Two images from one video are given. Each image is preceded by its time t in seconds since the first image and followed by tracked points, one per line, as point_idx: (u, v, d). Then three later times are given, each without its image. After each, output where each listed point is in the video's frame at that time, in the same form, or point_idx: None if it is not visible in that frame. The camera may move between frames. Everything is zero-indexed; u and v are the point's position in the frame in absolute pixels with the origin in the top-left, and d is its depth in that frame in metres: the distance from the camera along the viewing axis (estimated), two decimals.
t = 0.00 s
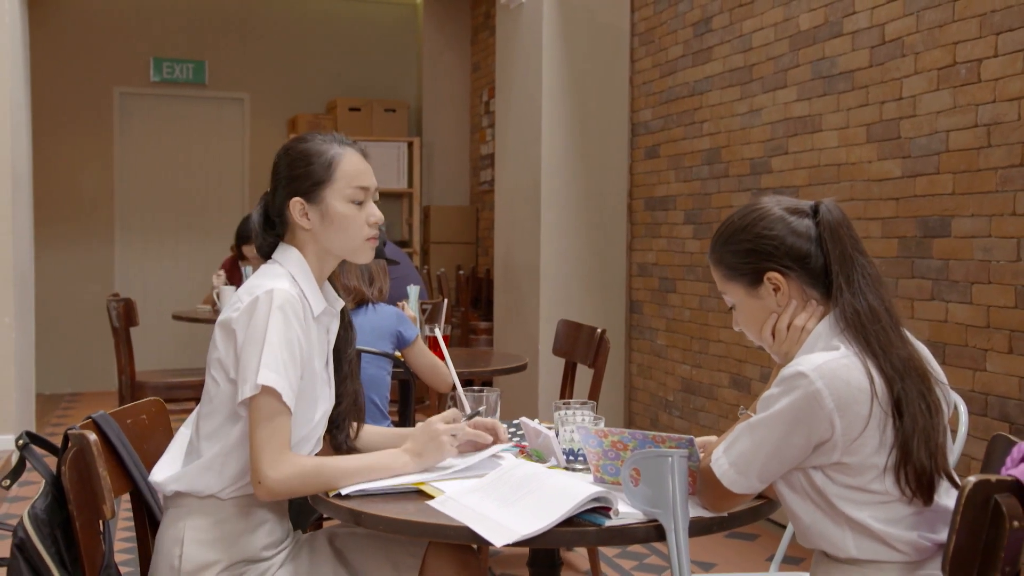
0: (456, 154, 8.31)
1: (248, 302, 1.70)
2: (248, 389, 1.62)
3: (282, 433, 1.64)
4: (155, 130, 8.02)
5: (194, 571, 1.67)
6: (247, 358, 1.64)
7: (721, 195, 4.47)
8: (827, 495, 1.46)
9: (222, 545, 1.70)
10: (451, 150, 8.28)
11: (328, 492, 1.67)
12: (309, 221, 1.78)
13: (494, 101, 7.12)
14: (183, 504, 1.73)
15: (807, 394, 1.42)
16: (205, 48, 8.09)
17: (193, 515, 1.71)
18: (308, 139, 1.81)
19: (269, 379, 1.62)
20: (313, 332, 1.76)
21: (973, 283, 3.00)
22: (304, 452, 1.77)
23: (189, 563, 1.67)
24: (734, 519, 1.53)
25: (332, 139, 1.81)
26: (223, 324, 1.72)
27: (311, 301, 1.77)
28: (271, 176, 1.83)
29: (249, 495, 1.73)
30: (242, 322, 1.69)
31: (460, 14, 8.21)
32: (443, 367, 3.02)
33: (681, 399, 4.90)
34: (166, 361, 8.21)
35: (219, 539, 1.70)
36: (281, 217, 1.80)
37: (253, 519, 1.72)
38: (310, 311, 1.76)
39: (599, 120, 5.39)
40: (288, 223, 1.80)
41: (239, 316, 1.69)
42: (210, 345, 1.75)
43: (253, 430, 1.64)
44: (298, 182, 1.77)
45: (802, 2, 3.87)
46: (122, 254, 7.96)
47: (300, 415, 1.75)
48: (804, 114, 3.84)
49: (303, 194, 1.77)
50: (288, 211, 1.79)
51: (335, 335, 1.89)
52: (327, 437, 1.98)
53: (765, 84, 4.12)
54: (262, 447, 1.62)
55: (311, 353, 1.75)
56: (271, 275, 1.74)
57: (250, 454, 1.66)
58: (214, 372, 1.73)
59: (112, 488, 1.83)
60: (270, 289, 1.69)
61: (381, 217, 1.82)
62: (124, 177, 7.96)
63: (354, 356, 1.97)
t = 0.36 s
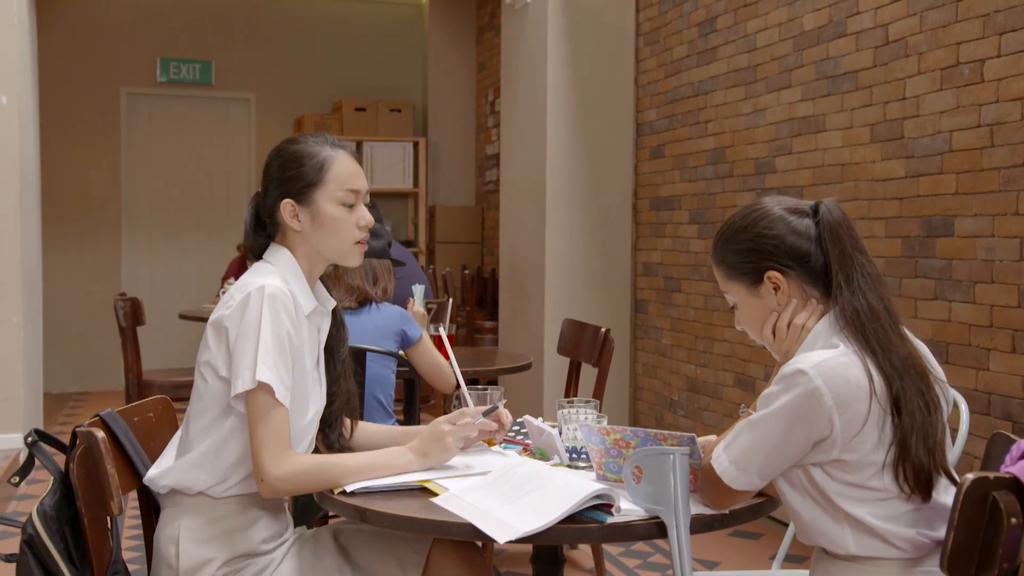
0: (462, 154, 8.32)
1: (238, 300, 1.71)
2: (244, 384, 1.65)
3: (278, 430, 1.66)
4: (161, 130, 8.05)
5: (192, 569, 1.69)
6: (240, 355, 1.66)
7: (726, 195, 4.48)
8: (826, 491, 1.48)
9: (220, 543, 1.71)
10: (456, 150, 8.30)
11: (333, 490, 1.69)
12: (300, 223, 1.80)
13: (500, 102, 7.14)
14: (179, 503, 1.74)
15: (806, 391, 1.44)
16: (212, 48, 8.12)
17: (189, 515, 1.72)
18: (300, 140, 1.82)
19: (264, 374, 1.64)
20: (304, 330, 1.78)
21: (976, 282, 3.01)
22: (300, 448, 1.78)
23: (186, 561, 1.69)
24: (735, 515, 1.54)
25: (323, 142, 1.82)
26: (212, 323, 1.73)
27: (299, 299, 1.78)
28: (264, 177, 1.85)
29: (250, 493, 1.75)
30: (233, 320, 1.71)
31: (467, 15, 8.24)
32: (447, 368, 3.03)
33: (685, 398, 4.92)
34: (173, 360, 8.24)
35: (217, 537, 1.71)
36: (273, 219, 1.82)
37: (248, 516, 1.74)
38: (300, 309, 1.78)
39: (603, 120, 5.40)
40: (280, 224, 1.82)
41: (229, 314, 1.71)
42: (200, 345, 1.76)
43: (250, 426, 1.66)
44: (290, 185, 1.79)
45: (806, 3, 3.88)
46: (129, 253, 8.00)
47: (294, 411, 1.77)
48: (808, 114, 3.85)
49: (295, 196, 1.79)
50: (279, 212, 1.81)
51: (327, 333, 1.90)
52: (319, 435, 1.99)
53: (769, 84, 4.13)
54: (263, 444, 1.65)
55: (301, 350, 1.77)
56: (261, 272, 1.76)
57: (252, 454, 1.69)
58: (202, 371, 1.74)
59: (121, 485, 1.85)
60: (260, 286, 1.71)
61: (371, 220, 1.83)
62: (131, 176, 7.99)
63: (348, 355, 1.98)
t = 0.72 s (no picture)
0: (467, 154, 8.35)
1: (228, 301, 1.74)
2: (237, 383, 1.67)
3: (276, 428, 1.68)
4: (168, 130, 8.09)
5: (193, 567, 1.70)
6: (232, 356, 1.69)
7: (730, 195, 4.49)
8: (825, 488, 1.49)
9: (221, 540, 1.73)
10: (461, 151, 8.33)
11: (338, 487, 1.72)
12: (289, 224, 1.82)
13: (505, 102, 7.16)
14: (178, 503, 1.76)
15: (805, 389, 1.46)
16: (218, 48, 8.16)
17: (186, 515, 1.74)
18: (288, 141, 1.83)
19: (260, 376, 1.67)
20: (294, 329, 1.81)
21: (978, 282, 3.02)
22: (298, 445, 1.81)
23: (187, 559, 1.70)
24: (734, 513, 1.56)
25: (311, 142, 1.84)
26: (204, 324, 1.76)
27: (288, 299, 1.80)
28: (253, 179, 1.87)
29: (253, 491, 1.77)
30: (224, 321, 1.73)
31: (472, 16, 8.26)
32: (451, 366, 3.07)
33: (690, 398, 4.93)
34: (180, 359, 8.28)
35: (219, 535, 1.73)
36: (262, 220, 1.84)
37: (246, 513, 1.76)
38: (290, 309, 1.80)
39: (608, 120, 5.42)
40: (270, 226, 1.84)
41: (220, 315, 1.73)
42: (190, 346, 1.79)
43: (249, 426, 1.69)
44: (279, 187, 1.81)
45: (810, 4, 3.89)
46: (136, 253, 8.04)
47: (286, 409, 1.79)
48: (811, 114, 3.86)
49: (285, 197, 1.80)
50: (268, 214, 1.83)
51: (318, 332, 1.91)
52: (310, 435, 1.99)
53: (773, 85, 4.15)
54: (263, 444, 1.67)
55: (291, 349, 1.79)
56: (249, 273, 1.78)
57: (253, 452, 1.71)
58: (192, 371, 1.77)
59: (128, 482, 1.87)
60: (248, 286, 1.73)
61: (359, 220, 1.85)
62: (137, 177, 8.03)
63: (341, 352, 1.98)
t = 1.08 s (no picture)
0: (473, 155, 8.37)
1: (233, 300, 1.77)
2: (243, 380, 1.70)
3: (281, 424, 1.71)
4: (176, 131, 8.14)
5: (200, 563, 1.73)
6: (238, 354, 1.72)
7: (735, 195, 4.50)
8: (823, 485, 1.51)
9: (228, 536, 1.76)
10: (468, 151, 8.35)
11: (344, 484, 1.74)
12: (292, 226, 1.84)
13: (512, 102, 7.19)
14: (184, 500, 1.78)
15: (803, 387, 1.48)
16: (225, 49, 8.20)
17: (193, 511, 1.77)
18: (292, 143, 1.85)
19: (264, 373, 1.69)
20: (298, 328, 1.83)
21: (980, 282, 3.03)
22: (304, 442, 1.83)
23: (194, 555, 1.73)
24: (734, 509, 1.57)
25: (315, 145, 1.86)
26: (210, 322, 1.78)
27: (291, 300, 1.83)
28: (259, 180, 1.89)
29: (259, 487, 1.80)
30: (229, 320, 1.76)
31: (479, 17, 8.29)
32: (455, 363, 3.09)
33: (694, 397, 4.95)
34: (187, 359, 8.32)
35: (226, 531, 1.76)
36: (265, 221, 1.86)
37: (253, 509, 1.79)
38: (293, 308, 1.83)
39: (613, 121, 5.44)
40: (273, 227, 1.86)
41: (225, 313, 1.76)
42: (197, 345, 1.81)
43: (255, 422, 1.72)
44: (282, 188, 1.83)
45: (814, 5, 3.91)
46: (144, 254, 8.09)
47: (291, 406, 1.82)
48: (815, 115, 3.88)
49: (288, 199, 1.83)
50: (272, 215, 1.85)
51: (321, 332, 1.94)
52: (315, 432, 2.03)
53: (777, 86, 4.16)
54: (269, 440, 1.70)
55: (296, 347, 1.82)
56: (255, 273, 1.81)
57: (259, 447, 1.73)
58: (199, 369, 1.79)
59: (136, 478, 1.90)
60: (253, 285, 1.76)
61: (361, 223, 1.87)
62: (145, 177, 8.07)
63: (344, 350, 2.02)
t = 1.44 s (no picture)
0: (479, 154, 8.39)
1: (241, 298, 1.80)
2: (250, 377, 1.73)
3: (288, 420, 1.74)
4: (183, 132, 8.18)
5: (208, 558, 1.76)
6: (247, 351, 1.74)
7: (739, 195, 4.51)
8: (821, 481, 1.53)
9: (235, 532, 1.79)
10: (473, 151, 8.38)
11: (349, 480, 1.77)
12: (297, 226, 1.87)
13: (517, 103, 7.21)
14: (193, 495, 1.81)
15: (801, 385, 1.50)
16: (232, 50, 8.24)
17: (201, 507, 1.80)
18: (299, 145, 1.88)
19: (272, 370, 1.72)
20: (305, 326, 1.86)
21: (982, 281, 3.04)
22: (311, 438, 1.86)
23: (202, 550, 1.76)
24: (734, 506, 1.59)
25: (320, 147, 1.88)
26: (218, 320, 1.81)
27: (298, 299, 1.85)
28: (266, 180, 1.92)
29: (267, 483, 1.82)
30: (237, 318, 1.79)
31: (485, 18, 8.32)
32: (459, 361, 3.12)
33: (699, 397, 4.96)
34: (194, 358, 8.35)
35: (233, 526, 1.79)
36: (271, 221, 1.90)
37: (260, 505, 1.82)
38: (300, 307, 1.85)
39: (618, 120, 5.46)
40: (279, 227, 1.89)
41: (233, 312, 1.79)
42: (206, 343, 1.84)
43: (263, 419, 1.74)
44: (287, 189, 1.86)
45: (817, 5, 3.92)
46: (151, 253, 8.13)
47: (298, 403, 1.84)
48: (819, 115, 3.89)
49: (293, 200, 1.86)
50: (277, 215, 1.89)
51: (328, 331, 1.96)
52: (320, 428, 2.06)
53: (781, 86, 4.18)
54: (276, 436, 1.72)
55: (303, 346, 1.85)
56: (263, 272, 1.84)
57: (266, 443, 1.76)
58: (208, 366, 1.82)
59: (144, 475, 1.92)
60: (261, 284, 1.79)
61: (365, 224, 1.90)
62: (153, 177, 8.11)
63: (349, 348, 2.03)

- [To do]:
Which lines run from the one holding "42: (200, 345, 1.76)" through the one holding "63: (348, 355, 1.98)" in the records above? Repeat them exactly, both included, and nothing more.

- [Output below]:
42: (200, 345, 1.76)
43: (250, 426, 1.66)
44: (290, 185, 1.79)
45: (806, 3, 3.88)
46: (129, 253, 8.00)
47: (294, 411, 1.77)
48: (808, 114, 3.85)
49: (295, 196, 1.79)
50: (279, 212, 1.81)
51: (327, 333, 1.90)
52: (319, 435, 1.99)
53: (769, 84, 4.13)
54: (263, 444, 1.65)
55: (301, 350, 1.77)
56: (261, 272, 1.76)
57: (252, 454, 1.69)
58: (202, 371, 1.74)
59: (121, 485, 1.85)
60: (260, 286, 1.71)
61: (371, 220, 1.83)
62: (131, 176, 7.99)
63: (348, 355, 1.98)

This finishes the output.